What needs to be done
Set out the lines of text in each row as a numbered list, leaving out any blank lines.

Entries supplied
● ● ● ● ● ● ●
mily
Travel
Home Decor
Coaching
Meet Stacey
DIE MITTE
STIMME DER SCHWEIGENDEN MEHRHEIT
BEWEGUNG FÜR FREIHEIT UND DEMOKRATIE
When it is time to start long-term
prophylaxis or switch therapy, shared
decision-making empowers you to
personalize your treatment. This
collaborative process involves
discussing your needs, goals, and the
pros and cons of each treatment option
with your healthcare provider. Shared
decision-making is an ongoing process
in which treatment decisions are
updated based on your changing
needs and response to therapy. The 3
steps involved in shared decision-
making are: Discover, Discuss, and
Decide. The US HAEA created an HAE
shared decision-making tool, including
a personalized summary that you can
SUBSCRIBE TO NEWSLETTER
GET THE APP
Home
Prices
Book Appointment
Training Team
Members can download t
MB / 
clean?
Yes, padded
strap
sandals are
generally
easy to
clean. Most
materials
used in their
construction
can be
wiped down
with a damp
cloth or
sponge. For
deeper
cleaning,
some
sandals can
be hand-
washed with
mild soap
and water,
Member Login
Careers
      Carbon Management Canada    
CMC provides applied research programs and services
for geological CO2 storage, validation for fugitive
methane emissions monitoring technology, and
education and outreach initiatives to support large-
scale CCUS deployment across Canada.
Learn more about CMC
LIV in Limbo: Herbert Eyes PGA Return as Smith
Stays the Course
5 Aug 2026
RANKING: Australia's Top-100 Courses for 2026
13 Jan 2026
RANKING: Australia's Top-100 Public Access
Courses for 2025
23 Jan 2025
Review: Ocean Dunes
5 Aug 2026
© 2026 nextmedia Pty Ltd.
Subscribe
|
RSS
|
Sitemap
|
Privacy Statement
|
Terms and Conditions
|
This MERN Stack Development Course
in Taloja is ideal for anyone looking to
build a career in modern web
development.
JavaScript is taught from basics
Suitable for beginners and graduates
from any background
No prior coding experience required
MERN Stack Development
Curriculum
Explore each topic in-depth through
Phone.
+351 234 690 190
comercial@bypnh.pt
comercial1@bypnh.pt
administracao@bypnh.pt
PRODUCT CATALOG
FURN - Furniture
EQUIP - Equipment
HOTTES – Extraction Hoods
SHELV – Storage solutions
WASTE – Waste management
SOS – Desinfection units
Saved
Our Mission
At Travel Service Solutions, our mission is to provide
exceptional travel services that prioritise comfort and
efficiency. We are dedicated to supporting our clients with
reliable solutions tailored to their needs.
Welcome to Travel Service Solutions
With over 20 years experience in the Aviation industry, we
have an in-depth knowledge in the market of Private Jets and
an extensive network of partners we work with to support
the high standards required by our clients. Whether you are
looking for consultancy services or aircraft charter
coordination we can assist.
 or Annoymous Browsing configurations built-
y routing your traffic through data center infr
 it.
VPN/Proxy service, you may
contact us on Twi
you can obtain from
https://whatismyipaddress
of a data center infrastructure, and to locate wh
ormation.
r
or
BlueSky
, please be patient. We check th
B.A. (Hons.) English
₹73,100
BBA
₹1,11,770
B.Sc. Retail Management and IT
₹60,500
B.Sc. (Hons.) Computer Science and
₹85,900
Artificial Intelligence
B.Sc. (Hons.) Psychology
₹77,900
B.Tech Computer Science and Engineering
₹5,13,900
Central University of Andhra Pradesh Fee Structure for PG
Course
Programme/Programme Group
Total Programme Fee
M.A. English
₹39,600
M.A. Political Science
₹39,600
● ● ● ● ● ● ●
Answer section
1. mily
2. Travel
3. Home Decor
4. Coaching
5. Meet Stacey
6. DIE MITTE
7. STIMME DER SCHWEIGENDEN MEHRHEIT
8. BEWEGUNG FÜR FREIHEIT UND DEMOKRATIE
9. When it is time to start long-term
10. prophylaxis or switch therapy, shared
11. decision-making empowers you to
12. personalize your treatment. This
13. collaborative process involves
14. discussing your needs, goals, and the
15. pros and cons of each treatment option
16. with your healthcare provider. Shared
17. decision-making is an ongoing process
18. in which treatment decisions are
19. updated based on your changing
20. needs and response to therapy. The 3
21. steps involved in shared decision-
22. making are: Discover, Discuss, and
23. Decide. The US HAEA created an HAE
24. shared decision-making tool, including
25. a personalized summary that you can
26. SUBSCRIBE TO NEWSLETTER
27. GET THE APP
28. Home
29. Prices
30. Book Appointment
31. Training Team
32. Members can download t
33. MB / 
34. clean?
35. Yes, padded
36. strap
37. sandals are
38. generally
39. easy to
40. clean. Most
41. materials
42. used in their
43. construction
44. can be
45. wiped down
46. with a damp
47. cloth or
48. sponge. For
49. deeper
50. cleaning,
51. some
52. sandals can
53. be hand-
54. washed with
55. mild soap
56. and water,
57. Member Login
58. Careers
59.       Carbon Management Canada    
60. CMC provides applied research programs and services
61. for geological CO2 storage, validation for fugitive
62. methane emissions monitoring technology, and
63. education and outreach initiatives to support large-
64. scale CCUS deployment across Canada.
65. Learn more about CMC
66. LIV in Limbo: Herbert Eyes PGA Return as Smith
67. Stays the Course
68. 5 Aug 2026
69. RANKING: Australia's Top-100 Courses for 2026
70. 13 Jan 2026
71. RANKING: Australia's Top-100 Public Access
72. Courses for 2025
73. 23 Jan 2025
74. Review: Ocean Dunes
75. 5 Aug 2026
76. © 2026 nextmedia Pty Ltd.
77. Subscribe
78. |
79. RSS
80. |
81. Sitemap
82. |
83. Privacy Statement
84. |
85. Terms and Conditions
86. |
87. This MERN Stack Development Course
88. in Taloja is ideal for anyone looking to
89. build a career in modern web
90. development.
91. JavaScript is taught from basics
92. Suitable for beginners and graduates
93. from any background
94. No prior coding experience required
95. MERN Stack Development
96. Curriculum
97. Explore each topic in-depth through
98. Phone.
99. +351 234 690 190
100. comercial@bypnh.pt
101. comercial1@bypnh.pt
102. administracao@bypnh.pt
103. PRODUCT CATALOG
104. FURN - Furniture
105. EQUIP - Equipment
106. HOTTES – Extraction Hoods
107. SHELV – Storage solutions
108. WASTE – Waste management
109. SOS – Desinfection units
110. Saved
111. Our Mission
112. At Travel Service Solutions, our mission is to provide
113. exceptional travel services that prioritise comfort and
114. efficiency. We are dedicated to supporting our clients with
115. reliable solutions tailored to their needs.
116. Welcome to Travel Service Solutions
117. With over 20 years experience in the Aviation industry, we
118. have an in-depth knowledge in the market of Private Jets and
119. an extensive network of partners we work with to support
120. the high standards required by our clients. Whether you are
121. looking for consultancy services or aircraft charter
122. coordination we can assist.
123.  or Annoymous Browsing configurations built-
124. y routing your traffic through data center infr
125.  it.
126. VPN/Proxy service, you may
127. contact us on Twi
128. you can obtain from
129. https://whatismyipaddress
130. of a data center infrastructure, and to locate wh
131. ormation.
132. r
133. or
134. BlueSky
135. , please be patient. We check th
136. B.A. (Hons.) English
137. ₹73,100
138. BBA
139. ₹1,11,770
140. B.Sc. Retail Management and IT
141. ₹60,500
142. B.Sc. (Hons.) Computer Science and
143. ₹85,900
144. Artificial Intelligence
145. B.Sc. (Hons.) Psychology
146. ₹77,900
147. B.Tech Computer Science and Engineering
148. ₹5,13,900
149. Central University of Andhra Pradesh Fee Structure for PG
150. Course
151. Programme/Programme Group
152. Total Programme Fee
153. M.A. English
154. ₹39,600
155. M.A. Political Science
156. ₹39,600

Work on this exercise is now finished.